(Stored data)
══════
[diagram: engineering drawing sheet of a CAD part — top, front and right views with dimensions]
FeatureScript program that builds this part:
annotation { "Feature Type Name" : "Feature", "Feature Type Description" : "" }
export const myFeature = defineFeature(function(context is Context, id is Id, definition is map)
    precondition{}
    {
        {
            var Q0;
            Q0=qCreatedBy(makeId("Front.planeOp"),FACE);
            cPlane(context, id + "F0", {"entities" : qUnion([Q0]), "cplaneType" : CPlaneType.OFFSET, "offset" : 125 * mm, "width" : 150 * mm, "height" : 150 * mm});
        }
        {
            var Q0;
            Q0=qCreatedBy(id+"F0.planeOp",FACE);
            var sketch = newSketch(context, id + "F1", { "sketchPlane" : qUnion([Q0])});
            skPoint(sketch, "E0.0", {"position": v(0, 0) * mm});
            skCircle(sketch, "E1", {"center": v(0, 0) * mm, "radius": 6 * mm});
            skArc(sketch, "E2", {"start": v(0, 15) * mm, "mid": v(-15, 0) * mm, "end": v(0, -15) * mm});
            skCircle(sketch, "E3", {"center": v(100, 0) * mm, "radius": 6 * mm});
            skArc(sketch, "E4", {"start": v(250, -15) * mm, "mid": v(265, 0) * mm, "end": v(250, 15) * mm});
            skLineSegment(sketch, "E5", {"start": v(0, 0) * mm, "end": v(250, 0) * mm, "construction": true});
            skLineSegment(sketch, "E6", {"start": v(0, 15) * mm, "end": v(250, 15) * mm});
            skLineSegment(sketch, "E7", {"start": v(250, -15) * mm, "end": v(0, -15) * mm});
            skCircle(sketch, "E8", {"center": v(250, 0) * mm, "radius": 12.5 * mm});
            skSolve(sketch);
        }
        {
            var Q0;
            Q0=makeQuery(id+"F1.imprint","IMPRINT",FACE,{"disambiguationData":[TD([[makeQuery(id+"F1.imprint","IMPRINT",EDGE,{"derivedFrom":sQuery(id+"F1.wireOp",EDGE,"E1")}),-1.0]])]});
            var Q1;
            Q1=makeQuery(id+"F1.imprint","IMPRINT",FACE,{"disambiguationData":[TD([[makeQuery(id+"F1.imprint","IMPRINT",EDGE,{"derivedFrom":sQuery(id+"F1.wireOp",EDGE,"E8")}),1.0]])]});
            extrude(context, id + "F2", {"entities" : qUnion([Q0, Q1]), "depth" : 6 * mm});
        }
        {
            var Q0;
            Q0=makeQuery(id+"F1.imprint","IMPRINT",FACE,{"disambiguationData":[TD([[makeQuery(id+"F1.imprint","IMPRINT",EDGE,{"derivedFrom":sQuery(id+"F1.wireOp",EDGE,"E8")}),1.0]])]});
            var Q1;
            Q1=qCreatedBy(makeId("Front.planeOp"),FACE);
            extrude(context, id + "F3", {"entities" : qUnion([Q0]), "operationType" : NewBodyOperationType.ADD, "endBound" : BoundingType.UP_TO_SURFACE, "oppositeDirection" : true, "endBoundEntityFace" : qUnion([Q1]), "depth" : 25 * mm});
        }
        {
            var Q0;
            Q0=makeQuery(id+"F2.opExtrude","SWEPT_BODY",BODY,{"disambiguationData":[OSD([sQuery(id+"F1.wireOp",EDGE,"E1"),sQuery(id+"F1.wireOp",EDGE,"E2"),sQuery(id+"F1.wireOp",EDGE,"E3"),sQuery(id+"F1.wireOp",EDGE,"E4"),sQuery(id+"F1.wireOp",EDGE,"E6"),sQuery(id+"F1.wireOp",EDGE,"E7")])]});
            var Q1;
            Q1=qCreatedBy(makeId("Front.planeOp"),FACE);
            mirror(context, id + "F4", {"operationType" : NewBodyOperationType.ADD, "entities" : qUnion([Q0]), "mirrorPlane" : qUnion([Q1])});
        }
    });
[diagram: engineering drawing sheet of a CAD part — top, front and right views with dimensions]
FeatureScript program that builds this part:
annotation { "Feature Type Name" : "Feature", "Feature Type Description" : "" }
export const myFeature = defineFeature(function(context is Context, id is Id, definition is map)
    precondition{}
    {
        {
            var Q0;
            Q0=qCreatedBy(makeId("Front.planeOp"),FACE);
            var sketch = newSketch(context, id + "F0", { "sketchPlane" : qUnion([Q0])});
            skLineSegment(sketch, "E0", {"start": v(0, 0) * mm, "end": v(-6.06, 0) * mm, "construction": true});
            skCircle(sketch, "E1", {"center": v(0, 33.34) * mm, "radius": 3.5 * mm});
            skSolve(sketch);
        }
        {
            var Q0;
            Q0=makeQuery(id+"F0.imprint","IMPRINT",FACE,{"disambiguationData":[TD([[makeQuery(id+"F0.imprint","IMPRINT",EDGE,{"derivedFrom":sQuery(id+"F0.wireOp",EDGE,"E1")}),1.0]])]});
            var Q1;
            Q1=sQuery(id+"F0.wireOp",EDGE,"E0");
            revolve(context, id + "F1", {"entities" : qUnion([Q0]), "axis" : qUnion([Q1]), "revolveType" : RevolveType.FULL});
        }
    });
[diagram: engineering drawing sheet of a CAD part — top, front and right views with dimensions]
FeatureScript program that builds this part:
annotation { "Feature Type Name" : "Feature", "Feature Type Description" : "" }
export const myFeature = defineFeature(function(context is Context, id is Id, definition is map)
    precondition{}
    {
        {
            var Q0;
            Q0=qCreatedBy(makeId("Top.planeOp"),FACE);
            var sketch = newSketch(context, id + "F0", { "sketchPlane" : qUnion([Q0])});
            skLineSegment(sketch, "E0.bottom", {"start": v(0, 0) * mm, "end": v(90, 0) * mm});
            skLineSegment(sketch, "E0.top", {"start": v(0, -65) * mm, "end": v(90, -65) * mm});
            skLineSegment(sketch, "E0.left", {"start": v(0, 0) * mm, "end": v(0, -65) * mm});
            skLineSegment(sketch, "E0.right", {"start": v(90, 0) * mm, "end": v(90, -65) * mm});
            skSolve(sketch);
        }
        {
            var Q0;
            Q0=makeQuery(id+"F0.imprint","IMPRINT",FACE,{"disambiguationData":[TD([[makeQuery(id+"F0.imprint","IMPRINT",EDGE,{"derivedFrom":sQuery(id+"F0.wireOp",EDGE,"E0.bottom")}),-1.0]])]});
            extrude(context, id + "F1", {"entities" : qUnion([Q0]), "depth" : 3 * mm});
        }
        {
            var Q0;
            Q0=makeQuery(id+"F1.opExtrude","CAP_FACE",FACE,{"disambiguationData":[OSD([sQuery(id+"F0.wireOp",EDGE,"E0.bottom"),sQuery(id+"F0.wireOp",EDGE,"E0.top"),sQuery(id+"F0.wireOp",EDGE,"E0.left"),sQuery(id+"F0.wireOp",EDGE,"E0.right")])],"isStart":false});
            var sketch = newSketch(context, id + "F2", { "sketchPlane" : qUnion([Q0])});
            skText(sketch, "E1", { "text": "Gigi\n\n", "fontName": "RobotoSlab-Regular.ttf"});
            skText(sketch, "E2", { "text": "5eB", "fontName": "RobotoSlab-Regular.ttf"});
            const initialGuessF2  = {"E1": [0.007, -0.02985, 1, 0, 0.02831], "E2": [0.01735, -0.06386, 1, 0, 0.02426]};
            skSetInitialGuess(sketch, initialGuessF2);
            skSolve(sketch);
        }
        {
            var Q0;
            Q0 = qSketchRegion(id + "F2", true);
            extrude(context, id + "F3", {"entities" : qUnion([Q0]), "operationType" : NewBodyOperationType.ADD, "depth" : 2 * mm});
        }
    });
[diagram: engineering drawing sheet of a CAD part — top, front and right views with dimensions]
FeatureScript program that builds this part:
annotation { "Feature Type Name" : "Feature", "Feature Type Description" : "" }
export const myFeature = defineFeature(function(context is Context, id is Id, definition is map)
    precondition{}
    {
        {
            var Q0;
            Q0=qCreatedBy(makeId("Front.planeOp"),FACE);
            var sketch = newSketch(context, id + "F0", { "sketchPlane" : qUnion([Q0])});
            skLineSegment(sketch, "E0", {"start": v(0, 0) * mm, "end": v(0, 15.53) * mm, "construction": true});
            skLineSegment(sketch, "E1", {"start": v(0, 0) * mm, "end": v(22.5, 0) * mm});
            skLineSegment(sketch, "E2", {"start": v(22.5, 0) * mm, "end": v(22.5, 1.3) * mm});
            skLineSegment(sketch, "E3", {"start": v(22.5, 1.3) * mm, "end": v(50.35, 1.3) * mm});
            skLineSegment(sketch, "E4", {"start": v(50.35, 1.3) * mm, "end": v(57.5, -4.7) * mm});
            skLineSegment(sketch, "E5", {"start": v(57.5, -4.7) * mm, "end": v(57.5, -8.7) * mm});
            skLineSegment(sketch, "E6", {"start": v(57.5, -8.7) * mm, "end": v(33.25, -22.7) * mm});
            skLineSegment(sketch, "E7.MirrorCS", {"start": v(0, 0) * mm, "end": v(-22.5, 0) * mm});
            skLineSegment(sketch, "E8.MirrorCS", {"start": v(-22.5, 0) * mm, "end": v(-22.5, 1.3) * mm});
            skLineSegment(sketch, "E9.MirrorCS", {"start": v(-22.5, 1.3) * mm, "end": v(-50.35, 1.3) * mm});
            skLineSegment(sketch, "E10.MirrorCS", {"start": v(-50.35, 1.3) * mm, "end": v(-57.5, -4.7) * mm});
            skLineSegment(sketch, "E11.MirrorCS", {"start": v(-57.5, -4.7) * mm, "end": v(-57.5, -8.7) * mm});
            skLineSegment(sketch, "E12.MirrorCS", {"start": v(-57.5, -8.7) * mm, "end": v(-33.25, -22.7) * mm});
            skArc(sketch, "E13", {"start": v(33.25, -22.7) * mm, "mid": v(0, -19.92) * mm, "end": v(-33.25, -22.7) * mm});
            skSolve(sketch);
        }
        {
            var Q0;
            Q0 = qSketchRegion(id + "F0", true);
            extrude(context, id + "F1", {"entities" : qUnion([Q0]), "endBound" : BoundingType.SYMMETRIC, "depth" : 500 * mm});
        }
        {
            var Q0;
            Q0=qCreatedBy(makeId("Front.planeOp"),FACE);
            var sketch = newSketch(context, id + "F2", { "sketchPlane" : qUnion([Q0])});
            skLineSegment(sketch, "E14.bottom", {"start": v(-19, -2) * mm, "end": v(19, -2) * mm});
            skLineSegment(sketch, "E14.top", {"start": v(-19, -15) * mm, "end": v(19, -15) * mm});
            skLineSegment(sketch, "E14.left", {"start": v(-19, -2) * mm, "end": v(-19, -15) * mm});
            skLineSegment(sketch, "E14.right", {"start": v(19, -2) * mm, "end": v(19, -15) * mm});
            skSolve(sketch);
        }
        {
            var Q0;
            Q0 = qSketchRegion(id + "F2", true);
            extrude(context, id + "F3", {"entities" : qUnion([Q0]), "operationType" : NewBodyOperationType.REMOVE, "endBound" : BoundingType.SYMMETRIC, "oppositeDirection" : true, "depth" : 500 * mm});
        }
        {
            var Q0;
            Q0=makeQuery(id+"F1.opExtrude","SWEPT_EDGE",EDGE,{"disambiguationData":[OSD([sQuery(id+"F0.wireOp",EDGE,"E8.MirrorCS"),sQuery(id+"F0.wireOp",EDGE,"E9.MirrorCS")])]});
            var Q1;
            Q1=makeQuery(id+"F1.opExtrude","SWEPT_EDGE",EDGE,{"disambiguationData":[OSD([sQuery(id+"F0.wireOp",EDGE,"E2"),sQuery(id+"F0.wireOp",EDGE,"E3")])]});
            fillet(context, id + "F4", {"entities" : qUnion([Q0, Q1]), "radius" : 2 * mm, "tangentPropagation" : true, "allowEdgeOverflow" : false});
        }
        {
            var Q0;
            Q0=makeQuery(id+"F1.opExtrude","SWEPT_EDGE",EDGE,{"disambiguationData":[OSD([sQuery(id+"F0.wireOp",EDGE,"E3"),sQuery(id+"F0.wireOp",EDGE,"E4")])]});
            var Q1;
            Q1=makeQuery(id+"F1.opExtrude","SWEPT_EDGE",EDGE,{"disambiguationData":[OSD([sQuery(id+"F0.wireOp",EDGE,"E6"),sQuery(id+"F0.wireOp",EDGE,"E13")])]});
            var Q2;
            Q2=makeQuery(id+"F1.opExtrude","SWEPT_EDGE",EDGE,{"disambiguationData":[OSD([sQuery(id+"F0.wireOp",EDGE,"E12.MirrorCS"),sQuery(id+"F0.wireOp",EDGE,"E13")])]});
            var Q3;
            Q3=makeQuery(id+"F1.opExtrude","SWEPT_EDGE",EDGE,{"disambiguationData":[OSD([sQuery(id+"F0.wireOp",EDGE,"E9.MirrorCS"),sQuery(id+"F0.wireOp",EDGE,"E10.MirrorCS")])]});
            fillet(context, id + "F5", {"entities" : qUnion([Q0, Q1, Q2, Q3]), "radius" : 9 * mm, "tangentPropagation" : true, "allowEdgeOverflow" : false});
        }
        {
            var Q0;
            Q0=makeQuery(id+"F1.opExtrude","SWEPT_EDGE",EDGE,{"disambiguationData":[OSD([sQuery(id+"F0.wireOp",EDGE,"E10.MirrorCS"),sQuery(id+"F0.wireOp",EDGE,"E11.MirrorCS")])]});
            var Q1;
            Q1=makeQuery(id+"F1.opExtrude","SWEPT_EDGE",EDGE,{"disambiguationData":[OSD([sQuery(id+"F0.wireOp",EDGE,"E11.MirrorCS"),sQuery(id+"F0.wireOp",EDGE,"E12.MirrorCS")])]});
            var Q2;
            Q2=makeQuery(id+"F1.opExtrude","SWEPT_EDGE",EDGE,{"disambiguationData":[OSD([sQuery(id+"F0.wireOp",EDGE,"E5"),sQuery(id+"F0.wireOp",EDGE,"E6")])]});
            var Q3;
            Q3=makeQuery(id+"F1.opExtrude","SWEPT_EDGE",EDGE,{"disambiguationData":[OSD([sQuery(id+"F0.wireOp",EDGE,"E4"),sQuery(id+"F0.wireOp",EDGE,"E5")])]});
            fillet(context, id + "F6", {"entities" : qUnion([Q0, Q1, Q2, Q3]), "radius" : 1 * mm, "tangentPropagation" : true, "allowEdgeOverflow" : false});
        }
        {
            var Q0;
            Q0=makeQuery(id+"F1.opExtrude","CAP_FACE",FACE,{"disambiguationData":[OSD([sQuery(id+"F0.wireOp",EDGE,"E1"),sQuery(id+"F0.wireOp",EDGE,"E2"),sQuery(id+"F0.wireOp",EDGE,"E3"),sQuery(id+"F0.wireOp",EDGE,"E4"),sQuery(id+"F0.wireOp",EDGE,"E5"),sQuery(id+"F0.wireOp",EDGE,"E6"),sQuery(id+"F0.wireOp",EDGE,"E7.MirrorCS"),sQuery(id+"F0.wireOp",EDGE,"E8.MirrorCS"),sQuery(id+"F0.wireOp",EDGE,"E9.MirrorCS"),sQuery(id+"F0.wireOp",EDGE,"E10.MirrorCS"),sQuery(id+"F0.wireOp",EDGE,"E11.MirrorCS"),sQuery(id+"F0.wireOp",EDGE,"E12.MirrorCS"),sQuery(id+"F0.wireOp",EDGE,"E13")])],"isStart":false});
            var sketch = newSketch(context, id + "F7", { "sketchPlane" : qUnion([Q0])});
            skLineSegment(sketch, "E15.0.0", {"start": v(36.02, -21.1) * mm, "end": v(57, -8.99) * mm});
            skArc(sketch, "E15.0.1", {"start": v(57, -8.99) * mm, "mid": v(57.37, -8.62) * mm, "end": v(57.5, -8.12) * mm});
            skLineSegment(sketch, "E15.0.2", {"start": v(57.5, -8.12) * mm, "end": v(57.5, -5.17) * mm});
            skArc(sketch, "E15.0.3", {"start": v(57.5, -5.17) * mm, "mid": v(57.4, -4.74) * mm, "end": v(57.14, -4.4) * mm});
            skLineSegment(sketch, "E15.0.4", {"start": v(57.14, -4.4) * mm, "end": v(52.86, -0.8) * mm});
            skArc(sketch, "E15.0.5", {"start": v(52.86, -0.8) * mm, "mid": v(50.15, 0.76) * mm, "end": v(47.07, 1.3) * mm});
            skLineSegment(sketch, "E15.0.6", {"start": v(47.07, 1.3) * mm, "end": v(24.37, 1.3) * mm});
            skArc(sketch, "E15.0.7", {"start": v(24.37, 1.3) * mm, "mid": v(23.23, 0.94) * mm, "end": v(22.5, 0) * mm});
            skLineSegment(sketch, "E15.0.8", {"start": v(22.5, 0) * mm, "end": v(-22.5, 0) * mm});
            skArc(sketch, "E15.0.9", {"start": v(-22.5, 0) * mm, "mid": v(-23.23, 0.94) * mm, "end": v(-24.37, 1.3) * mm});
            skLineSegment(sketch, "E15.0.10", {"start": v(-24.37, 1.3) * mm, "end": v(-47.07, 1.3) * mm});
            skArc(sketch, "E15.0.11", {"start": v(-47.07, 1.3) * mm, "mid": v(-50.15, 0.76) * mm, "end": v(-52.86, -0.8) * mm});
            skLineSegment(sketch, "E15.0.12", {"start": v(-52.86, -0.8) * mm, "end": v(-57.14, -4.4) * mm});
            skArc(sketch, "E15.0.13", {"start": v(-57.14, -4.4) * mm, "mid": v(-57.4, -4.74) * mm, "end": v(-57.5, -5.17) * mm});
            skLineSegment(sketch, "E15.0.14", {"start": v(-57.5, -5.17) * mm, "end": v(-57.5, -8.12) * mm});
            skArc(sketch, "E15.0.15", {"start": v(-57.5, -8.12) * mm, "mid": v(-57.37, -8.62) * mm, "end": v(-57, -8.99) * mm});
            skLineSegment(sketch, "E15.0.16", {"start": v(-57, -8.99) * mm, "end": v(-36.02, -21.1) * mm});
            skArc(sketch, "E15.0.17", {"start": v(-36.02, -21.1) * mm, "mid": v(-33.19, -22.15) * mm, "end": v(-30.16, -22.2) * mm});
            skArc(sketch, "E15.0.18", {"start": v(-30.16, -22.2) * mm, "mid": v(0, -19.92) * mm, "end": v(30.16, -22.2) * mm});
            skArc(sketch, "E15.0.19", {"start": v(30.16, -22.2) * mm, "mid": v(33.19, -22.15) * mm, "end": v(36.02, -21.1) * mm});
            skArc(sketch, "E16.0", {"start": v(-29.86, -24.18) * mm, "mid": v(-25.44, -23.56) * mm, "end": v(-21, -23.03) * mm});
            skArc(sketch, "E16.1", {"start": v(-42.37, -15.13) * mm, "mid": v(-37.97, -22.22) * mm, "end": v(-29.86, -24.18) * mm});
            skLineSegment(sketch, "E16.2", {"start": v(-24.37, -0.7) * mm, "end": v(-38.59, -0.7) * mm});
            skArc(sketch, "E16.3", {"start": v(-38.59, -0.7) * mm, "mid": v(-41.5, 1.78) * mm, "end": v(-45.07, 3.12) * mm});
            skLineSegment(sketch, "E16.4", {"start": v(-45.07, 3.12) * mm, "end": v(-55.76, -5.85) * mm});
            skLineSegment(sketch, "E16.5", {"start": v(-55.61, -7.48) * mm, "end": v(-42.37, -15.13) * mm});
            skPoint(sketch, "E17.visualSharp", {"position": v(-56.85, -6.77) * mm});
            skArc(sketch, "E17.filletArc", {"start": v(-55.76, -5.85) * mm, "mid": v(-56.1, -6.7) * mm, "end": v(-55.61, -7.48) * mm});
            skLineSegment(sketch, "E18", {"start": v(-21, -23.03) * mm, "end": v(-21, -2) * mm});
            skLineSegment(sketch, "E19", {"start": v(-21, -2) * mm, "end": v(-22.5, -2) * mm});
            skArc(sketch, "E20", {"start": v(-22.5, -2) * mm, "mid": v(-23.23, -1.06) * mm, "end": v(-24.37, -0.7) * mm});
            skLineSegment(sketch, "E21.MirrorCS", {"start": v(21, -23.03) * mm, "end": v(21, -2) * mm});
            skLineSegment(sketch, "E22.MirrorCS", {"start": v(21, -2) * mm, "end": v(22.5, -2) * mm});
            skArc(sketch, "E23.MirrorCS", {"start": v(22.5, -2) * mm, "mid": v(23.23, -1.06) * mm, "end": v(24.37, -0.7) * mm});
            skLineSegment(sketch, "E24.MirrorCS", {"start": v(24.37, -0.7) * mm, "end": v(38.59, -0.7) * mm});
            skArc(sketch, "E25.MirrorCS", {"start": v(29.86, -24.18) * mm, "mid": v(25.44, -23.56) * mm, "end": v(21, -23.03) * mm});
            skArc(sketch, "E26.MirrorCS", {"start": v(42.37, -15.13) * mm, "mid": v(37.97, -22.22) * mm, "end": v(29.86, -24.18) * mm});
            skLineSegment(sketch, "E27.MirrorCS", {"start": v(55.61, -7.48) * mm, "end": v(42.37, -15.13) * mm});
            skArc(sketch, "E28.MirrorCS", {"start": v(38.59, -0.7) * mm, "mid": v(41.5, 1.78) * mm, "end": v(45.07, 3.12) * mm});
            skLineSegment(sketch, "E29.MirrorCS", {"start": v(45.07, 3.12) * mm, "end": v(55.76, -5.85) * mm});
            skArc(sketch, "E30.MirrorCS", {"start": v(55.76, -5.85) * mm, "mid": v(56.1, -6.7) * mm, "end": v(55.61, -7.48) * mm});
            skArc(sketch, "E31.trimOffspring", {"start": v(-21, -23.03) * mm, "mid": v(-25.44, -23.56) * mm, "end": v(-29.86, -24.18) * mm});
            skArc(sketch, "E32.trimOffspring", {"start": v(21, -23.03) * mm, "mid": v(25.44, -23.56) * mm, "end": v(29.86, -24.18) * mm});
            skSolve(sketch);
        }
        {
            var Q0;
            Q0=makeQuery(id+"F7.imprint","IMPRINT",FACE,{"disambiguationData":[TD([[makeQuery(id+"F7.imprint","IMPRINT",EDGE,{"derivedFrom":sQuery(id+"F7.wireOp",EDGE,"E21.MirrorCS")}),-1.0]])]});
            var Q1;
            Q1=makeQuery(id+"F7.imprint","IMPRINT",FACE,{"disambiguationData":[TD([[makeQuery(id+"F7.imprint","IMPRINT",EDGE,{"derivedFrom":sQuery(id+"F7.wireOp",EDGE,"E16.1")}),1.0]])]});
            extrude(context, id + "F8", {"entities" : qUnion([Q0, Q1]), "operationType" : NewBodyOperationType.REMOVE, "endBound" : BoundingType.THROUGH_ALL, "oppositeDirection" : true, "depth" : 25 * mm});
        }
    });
══════
▶ INSTRUCTION:
Count the lines of the data that contain the string "IMPRINT", treating uppercase and lowercase as different, and give only the number.

▶ RIGHT ANSWER:
7